I share a Dietitian’s guide to Halloween candy rules and sugar in your kids’ diet. How to use Halloween as a learning opportunity to help your kids hone their intuitive eating skills.
I can’t believe I’m writing this but Halloween is on its way, folks. That means it’s time to hit up the Value Village and stock up on Halloween candy. While I know a lot of parents get totally freaked out about their kids binging on sugar and eating ALL their Halloween candy in one night, I actually think we should think of it as a learning opportunity to help our kids hone their intuitive eating skills.
Should you let your kids eat All their Halloween Candy?
The simple answer is, sure! If that’s what their body tells them to do, but the likelihood of them going on a week-long Halloween candy bender is slim to none. That is, IF we approach the sugar without fear.
According to Ellyn Satter, a Family Therapist and Pediatric Dietitian, we can naturally teach our children to manage Halloween candy intake without rules or restrictions. In fact, she recommends allowing your child to have candy as part of your meal and occasionally unlimited at snack times. Now, before you think this is crazy, hear me out.
When we tell our children that certain foods are “good” or “bad”, we are telling them that the “bad” food is something that should be rare. And if we know anything about diet culture, we know that restricting foods and making them a rarity hardly ever works.
Instead, if we normalize candy (e.g., that mini Halloween chocolate bar) and allow our children to enjoy these at meals and snacks, then they will have a more relaxed view on these foods, making them no more special than a piece of bread or cheese.
Conversely, if we teach our children that candy and “junk” food are so special they must be limited, they will likely go overboard any time they get it. Why? Because they know it’s not going to be there forever, it’s exciting, and they better “stock up” (read: binge) while they can.

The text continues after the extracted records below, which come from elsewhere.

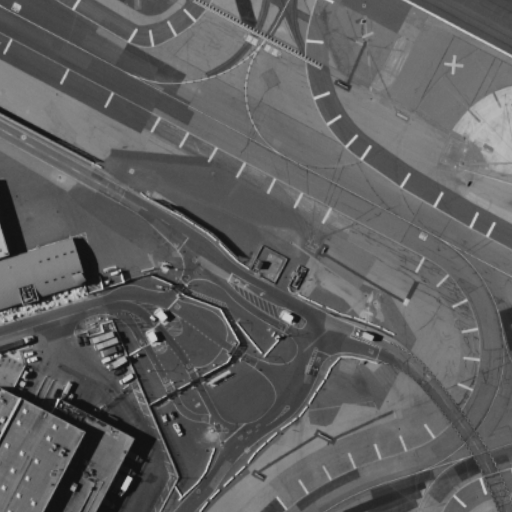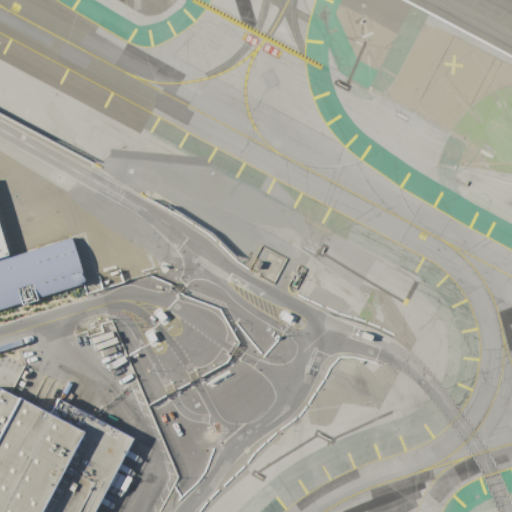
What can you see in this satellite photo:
airport taxiway: (0, 4)
airport taxiway: (227, 69)
airport taxiway: (184, 102)
airport taxiway: (244, 108)
road: (106, 186)
airport taxiway: (352, 192)
airport: (256, 256)
road: (208, 258)
building: (37, 271)
building: (37, 271)
road: (190, 271)
road: (135, 293)
road: (167, 293)
road: (125, 305)
road: (46, 321)
road: (175, 349)
airport taxiway: (506, 349)
road: (183, 352)
road: (80, 354)
airport taxiway: (501, 360)
road: (156, 367)
road: (264, 368)
road: (436, 394)
road: (186, 413)
road: (210, 413)
road: (258, 426)
airport taxiway: (511, 442)
building: (52, 457)
building: (53, 457)
airport taxiway: (413, 472)
airport taxiway: (434, 478)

Unfortunately, when children create this “stock up” mentality, it makes it difficult for them to cope with their food environment when they reach adulthood. Think about pizza for a second. For some people, pizza is a rare “treat”. As a result, they’ll overindulge because they feel it’s a special occasion and they won’t be able to have it again for a while. For others, it’s just another meal that they can have whenever, wherever, making it less tempting to overdo.
If we can have these experiences, imagine if we taught this to our kids while they are young and impressionable! Kids love exciting things. They love new, shiny stuff. By normalizing candy and treats, they aren’t so special and shiny anymore…and just like that birthday present you bought them a year ago – they’ll be over it pretty damn fast.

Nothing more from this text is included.